Simpson states that her fascination with lyrics stems from being a “word geek” and she started writing stories and poetry from a young age; this means of creative expression eventually transformed into songwriting at the age of 13. “I think a lot can be said for using metaphorical language within poetry, as it’s a quest between reader and poet to decide what the other means; this then leaves room for interpretation and the personalisation element of literature.”
The local dialect, and the issues affecting the area in which she grew up, also makes their way into her songs. She references Margaret Thatcher and the closing down of the mines in A Woman’s Work, a song which also references feminism and fighting for gender equality. “I was once told by an English teacher that it is so important nowadays, especially for women, to have a political conscience. I think that’s one of the best pieces of advice I’ve ever received.”
the innocence of her sound betrays poetic lyrics that articulate much of the anger and injustice the younger generations are feeling in these uncertain and turbulent times
Despite the label of ‘young singer-songwriter’ seeming too broad to do her music justice, she isn’t bothered by people mentioning her age, but cites that it is more the quality of the music and how it affects the audience that should be being discussed.
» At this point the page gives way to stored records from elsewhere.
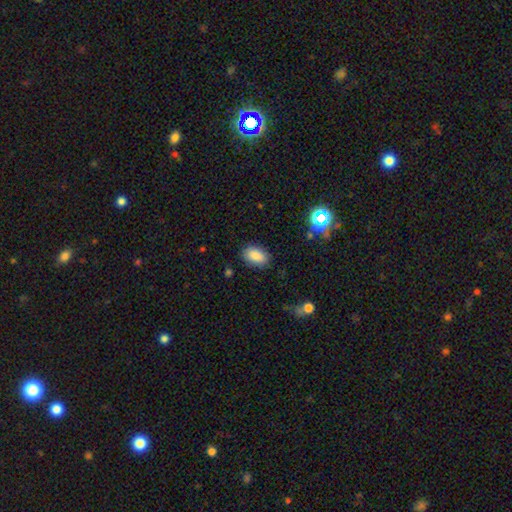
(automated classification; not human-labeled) Overall: smooth (85%). How rounded: in between (89%). Merging: none (85%).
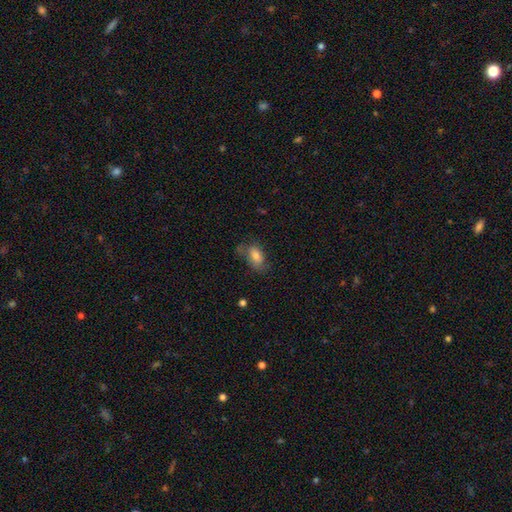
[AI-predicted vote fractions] The model was most divided on "merging": none: 54%, minor disturbance: 27%, major disturbance: 15%, merger: 4%. More confident: how rounded — in between (88%); smooth or featured — smooth (74%).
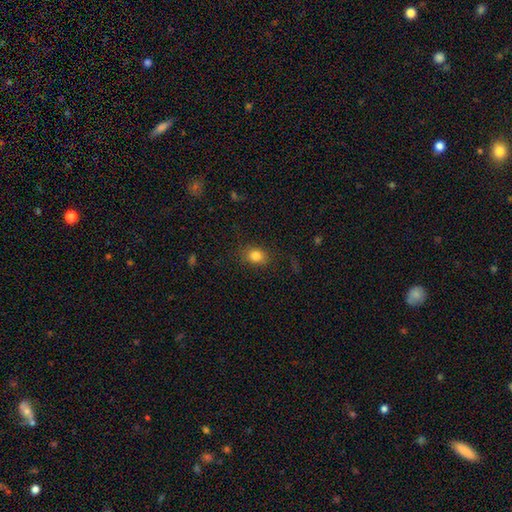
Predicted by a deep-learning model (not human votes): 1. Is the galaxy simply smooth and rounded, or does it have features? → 83% smooth, 11% star or artifact, 6% featured or disk.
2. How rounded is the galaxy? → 53% in between, 46% round, 1% cigar-shaped.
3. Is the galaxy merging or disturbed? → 81% none, 13% minor disturbance, 5% major disturbance, 1% merger.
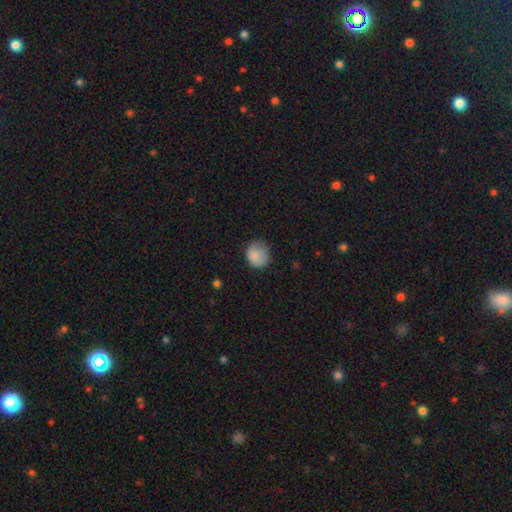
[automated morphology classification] A smooth galaxy with no disk features (85%) that is round (78%). Merging: none (68%).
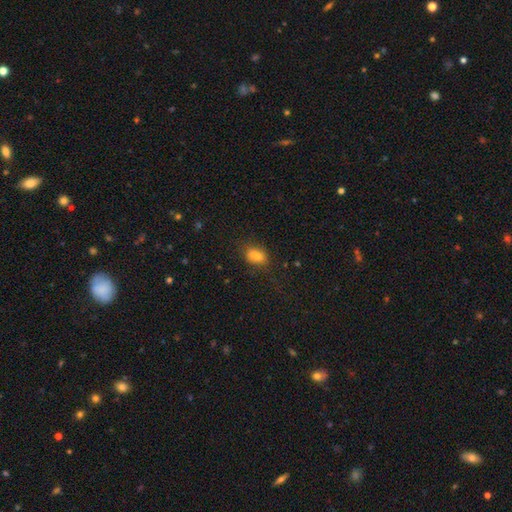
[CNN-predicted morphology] Smooth or featured?
  - smooth: 71% *
  - featured or disk: 15%
  - star or artifact: 14%
How rounded?
  - in between: 64% *
  - round: 34%
  - cigar-shaped: 2%
Merging?
  - none: 45% *
  - merger: 37%
  - minor disturbance: 13%
  - major disturbance: 5%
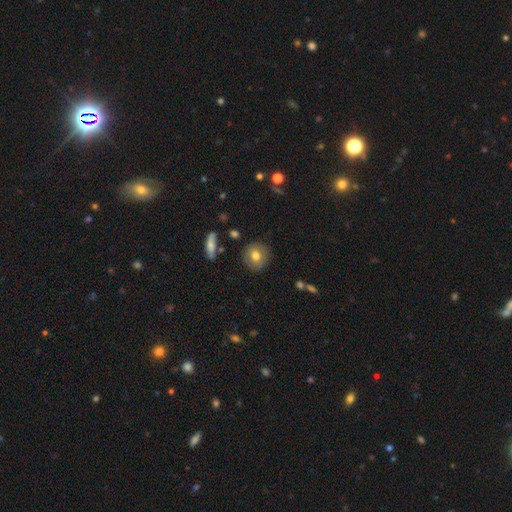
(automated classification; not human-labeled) This is likely a smooth galaxy (73%). How rounded: clearly round (88%). Merging: clearly none (86%).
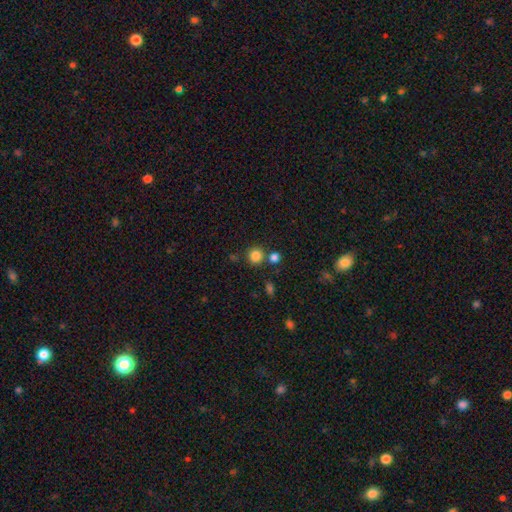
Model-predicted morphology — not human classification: This is clearly a smooth galaxy (83%). How rounded: clearly round (90%). Merging: likely none (75%).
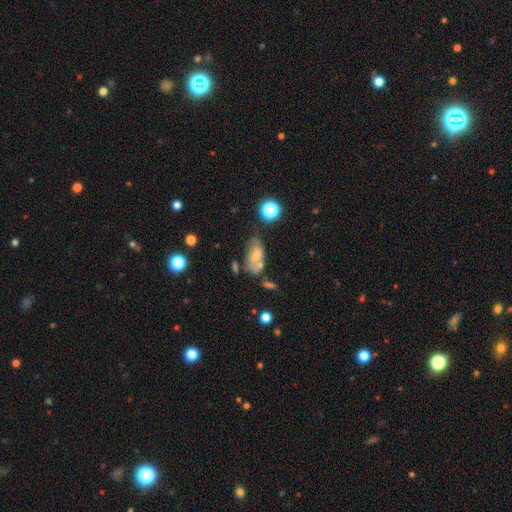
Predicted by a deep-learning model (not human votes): The model was most divided on "smooth or featured": smooth: 53%, featured or disk: 35%, star or artifact: 12%. Remaining: how rounded — in between (86%); merging — none (48%).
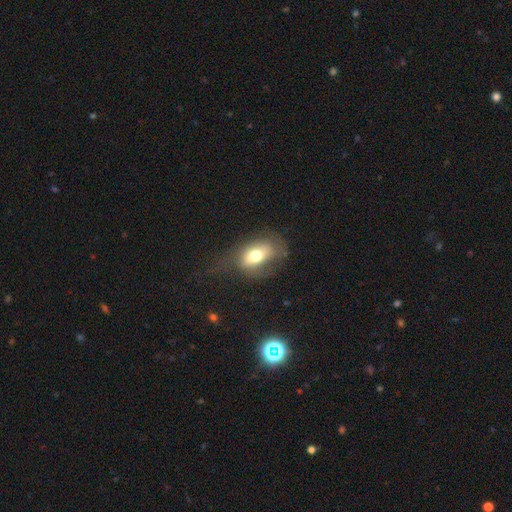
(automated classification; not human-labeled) Morphology: type=smooth (66%); roundness=in between (82%); merging=none (46%).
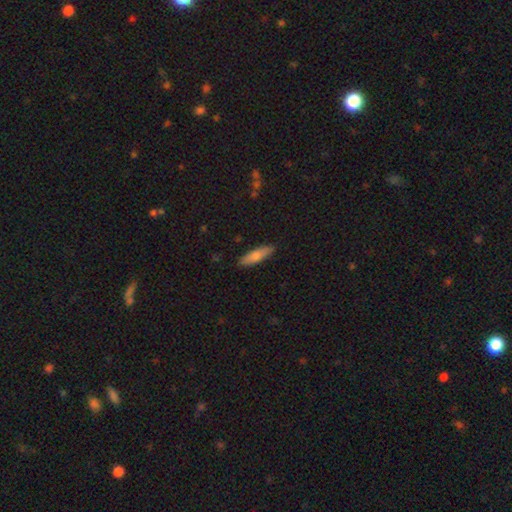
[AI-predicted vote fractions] Q: Smooth or featured?
A: smooth (72%); runner-up: featured or disk (22%)
Q: How rounded?
A: cigar-shaped (64%); runner-up: in between (34%)
Q: Merging?
A: none (88%); runner-up: minor disturbance (9%)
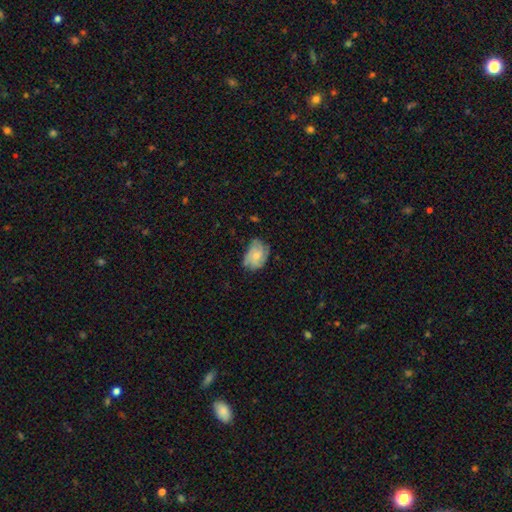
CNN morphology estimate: Smooth or featured: featured or disk — 50% (smooth — 41%)
Edge-on disk: no — 97% (yes — 3%)
Merging: none — 59% (minor disturbance — 29%)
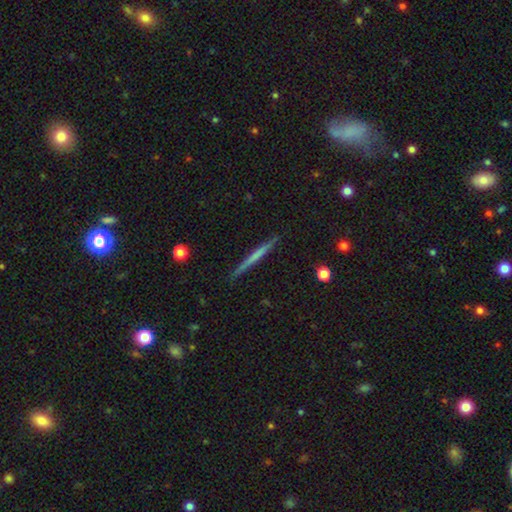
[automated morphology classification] featured or disk 49%, smooth 45%, star or artifact 6%. Down the decision tree: merging — none (90%).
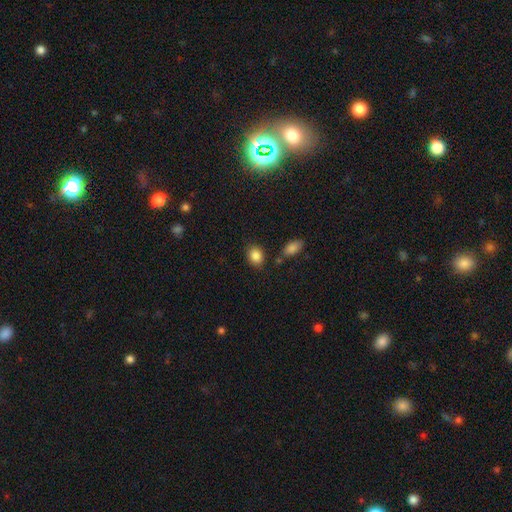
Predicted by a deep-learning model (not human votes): Q: Smooth or featured?
A: smooth (87%); runner-up: star or artifact (9%)
Q: How rounded?
A: in between (58%); runner-up: round (41%)
Q: Merging?
A: none (79%); runner-up: minor disturbance (12%)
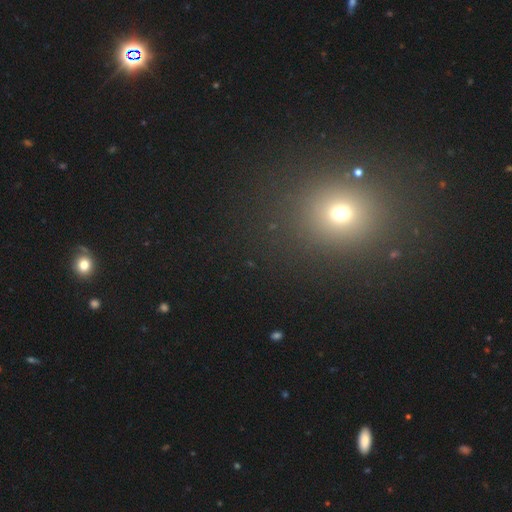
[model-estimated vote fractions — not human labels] Morphology: type=smooth (54%); roundness=round (75%); merging=none (89%).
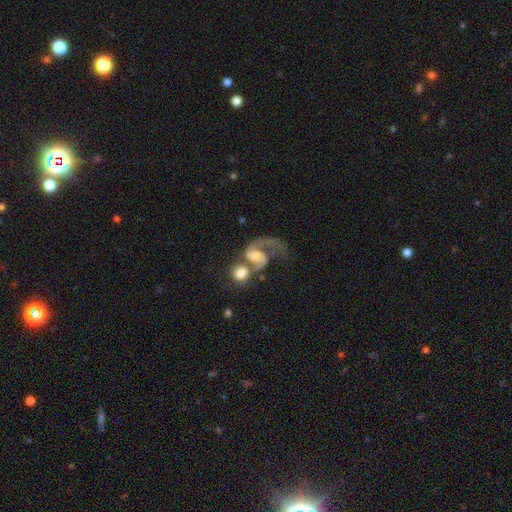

The label of ‘singer-songwriter’ gives her more room for expression than if she were pegged under a ‘folk’ or ‘country’ label, as her songs fluctuating between these stylistic choices and drawing influences from many other genres.
It’s here that the comparison between Simpson and American folk pioneers such as Joan Baez crosses the mind; as they both demonstrate a high, classical soprano-style voice with simple musical accompaniment and compelling, politically fuelled lyrics. Simpson has also stated Joni Mitchell as being an influence in her high voiced singing style and Billy Bragg as an inspiration in her political writing. “I would say I tend [to lean] towards the ‘folky’ side of things more so than ‘country’, I’m by no means traditional folk but I think the original 1960s/70s American ‘folk’ concept of a sole voice and a guitar or a piano is something that I definitely admire and is what I’m more drawn to.”
Her collaboration with Northumbrian folk singer Kathryn Tickell and her Superfolkus project has given the young songwriter a confidence in her performance and writing ability – something that evidently hasn’t been lost on many, as the Shelter EP was lodged at number two in the iTunes pre-order charts. At the EP’s launch on Friday 25th November at Tynemouth Surf Café, she’ll be joined by a handful of Superfolkus performers who will help bolster her sound, and if the results of Shelter are anything to go by, this young songwriter has more than a bright future ahead.